* [Study text]
********
[Pythonmac-SIG] Why Do I Explicitly Need MacPython
Russell E. Owen
rowen at cesmail.net
Thu Sep 21 02:08:47 CEST 2006
In article <CE9E01CC-0164-4450-8B3D-590EB1E0FC9F at mac.com>,
Ronald Oussoren <ronaldoussoren at mac.com> wrote:
> To increase the confusion: there's also an ActiveState distribution
> of Python. This is also a framework install. I have no idea why you
> would want to use this unless you need commercial support for your
> python installation.
Here's one reason: ActiveState Python can actually see the ActiveState
Tcl/Tk if present. You can convince MacPython to do it, but it take some
black magic.
The Tcl/Tk that is built into Tiger has some nasty bugs. Users are much
better off upgrading to 8.4.11 and ActiveState offers the only installer
package I know of that does that (MacPorts may do it, but during the
transition from DarwinPorts to MacPorts I couldn't find any way to find
out).
If you think Mac users are crazy to use the built in python instead of
installing a more recent version, the situation is similar or worse for
the built in Tcl/Tk (and will be even more so once a universal Tcl/Tk
installer is available).
I mentioned this a few days ago and somebody said "why don't you submit
a patch" for the MacPython build process.
I've started looking into that. However, my strong suspicion is that the
way to build a MacPython installer that can use a user-installed Tcl/Tk
is to *have* a user-installed Tcl/Tk installed before building python
for the MacPython installer package.
********
* [Record excerpts]
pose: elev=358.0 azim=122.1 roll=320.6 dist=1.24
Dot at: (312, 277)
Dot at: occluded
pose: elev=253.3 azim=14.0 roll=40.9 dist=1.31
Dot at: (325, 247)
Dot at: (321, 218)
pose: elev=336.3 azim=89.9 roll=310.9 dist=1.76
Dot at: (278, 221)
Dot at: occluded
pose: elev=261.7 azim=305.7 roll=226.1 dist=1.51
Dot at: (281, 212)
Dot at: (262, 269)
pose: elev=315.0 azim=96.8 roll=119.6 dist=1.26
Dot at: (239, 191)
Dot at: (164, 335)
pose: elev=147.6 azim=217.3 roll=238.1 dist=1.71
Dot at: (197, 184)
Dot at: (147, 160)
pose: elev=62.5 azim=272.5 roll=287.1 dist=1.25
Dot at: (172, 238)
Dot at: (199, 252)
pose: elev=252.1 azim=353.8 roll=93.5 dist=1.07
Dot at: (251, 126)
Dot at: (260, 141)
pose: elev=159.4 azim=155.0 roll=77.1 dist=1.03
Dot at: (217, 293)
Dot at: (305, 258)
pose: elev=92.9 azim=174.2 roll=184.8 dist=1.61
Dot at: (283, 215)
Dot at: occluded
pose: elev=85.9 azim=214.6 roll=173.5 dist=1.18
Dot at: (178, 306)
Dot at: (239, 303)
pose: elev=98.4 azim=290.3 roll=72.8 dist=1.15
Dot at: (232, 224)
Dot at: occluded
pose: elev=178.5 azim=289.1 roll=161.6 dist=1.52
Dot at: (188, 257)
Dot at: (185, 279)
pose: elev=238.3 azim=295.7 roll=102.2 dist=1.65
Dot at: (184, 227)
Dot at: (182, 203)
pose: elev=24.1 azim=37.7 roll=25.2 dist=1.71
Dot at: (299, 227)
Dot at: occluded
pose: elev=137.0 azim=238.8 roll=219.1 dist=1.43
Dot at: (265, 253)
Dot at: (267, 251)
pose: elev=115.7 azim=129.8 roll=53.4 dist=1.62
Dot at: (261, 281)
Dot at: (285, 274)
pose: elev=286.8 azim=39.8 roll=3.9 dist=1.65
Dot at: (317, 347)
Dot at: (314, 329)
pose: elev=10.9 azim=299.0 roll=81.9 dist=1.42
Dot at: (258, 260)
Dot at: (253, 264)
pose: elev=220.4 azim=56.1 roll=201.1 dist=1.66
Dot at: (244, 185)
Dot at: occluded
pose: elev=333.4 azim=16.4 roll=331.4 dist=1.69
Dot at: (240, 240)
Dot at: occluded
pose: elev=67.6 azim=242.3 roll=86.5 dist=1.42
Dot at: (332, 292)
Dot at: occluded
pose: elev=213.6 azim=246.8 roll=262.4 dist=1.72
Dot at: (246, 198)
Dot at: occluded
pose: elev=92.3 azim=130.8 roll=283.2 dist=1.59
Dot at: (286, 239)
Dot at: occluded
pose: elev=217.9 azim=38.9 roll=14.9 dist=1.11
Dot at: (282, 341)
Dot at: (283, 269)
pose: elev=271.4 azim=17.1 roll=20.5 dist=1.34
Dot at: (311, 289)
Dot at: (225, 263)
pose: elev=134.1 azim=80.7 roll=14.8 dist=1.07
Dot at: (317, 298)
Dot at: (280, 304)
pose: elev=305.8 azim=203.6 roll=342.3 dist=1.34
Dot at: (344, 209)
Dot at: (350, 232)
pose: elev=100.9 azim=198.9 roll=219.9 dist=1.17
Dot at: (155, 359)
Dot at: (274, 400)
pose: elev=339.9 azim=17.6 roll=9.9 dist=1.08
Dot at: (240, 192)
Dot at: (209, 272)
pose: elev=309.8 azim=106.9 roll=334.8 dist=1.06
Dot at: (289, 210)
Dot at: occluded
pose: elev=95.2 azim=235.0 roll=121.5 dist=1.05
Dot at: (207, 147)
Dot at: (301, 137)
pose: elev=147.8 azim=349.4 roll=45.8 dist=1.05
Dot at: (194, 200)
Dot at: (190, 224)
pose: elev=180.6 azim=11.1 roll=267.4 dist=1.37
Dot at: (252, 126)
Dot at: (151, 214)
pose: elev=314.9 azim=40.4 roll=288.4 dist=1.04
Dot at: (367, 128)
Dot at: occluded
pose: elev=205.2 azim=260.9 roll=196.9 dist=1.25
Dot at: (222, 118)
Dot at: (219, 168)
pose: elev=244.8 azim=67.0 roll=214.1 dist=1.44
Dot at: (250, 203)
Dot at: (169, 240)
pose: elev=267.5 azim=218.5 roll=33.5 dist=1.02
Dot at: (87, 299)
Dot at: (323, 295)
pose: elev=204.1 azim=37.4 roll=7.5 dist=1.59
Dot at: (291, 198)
********
* [Aim of the exercise]
Return the part of the MacPython mailing-list post starting with "[Pythonmac-SIG] Why Do" and going on through "black magic.", copied word for word.

* [Answer area]
[Pythonmac-SIG] Why Do I Explicitly Need MacPython
Russell E. Owen
rowen at cesmail.net
Thu Sep 21 02:08:47 CEST 2006
In article <CE9E01CC-0164-4450-8B3D-590EB1E0FC9F at mac.com>,
Ronald Oussoren <ronaldoussoren at mac.com> wrote:
> To increase the confusion: there's also an ActiveState distribution
> of Python. This is also a framework install. I have no idea why you
> would want to use this unless you need commercial support for your
> python installation.
Here's one reason: ActiveState Python can actually see the ActiveState
Tcl/Tk if present. You can convince MacPython to do it, but it take some
black magic.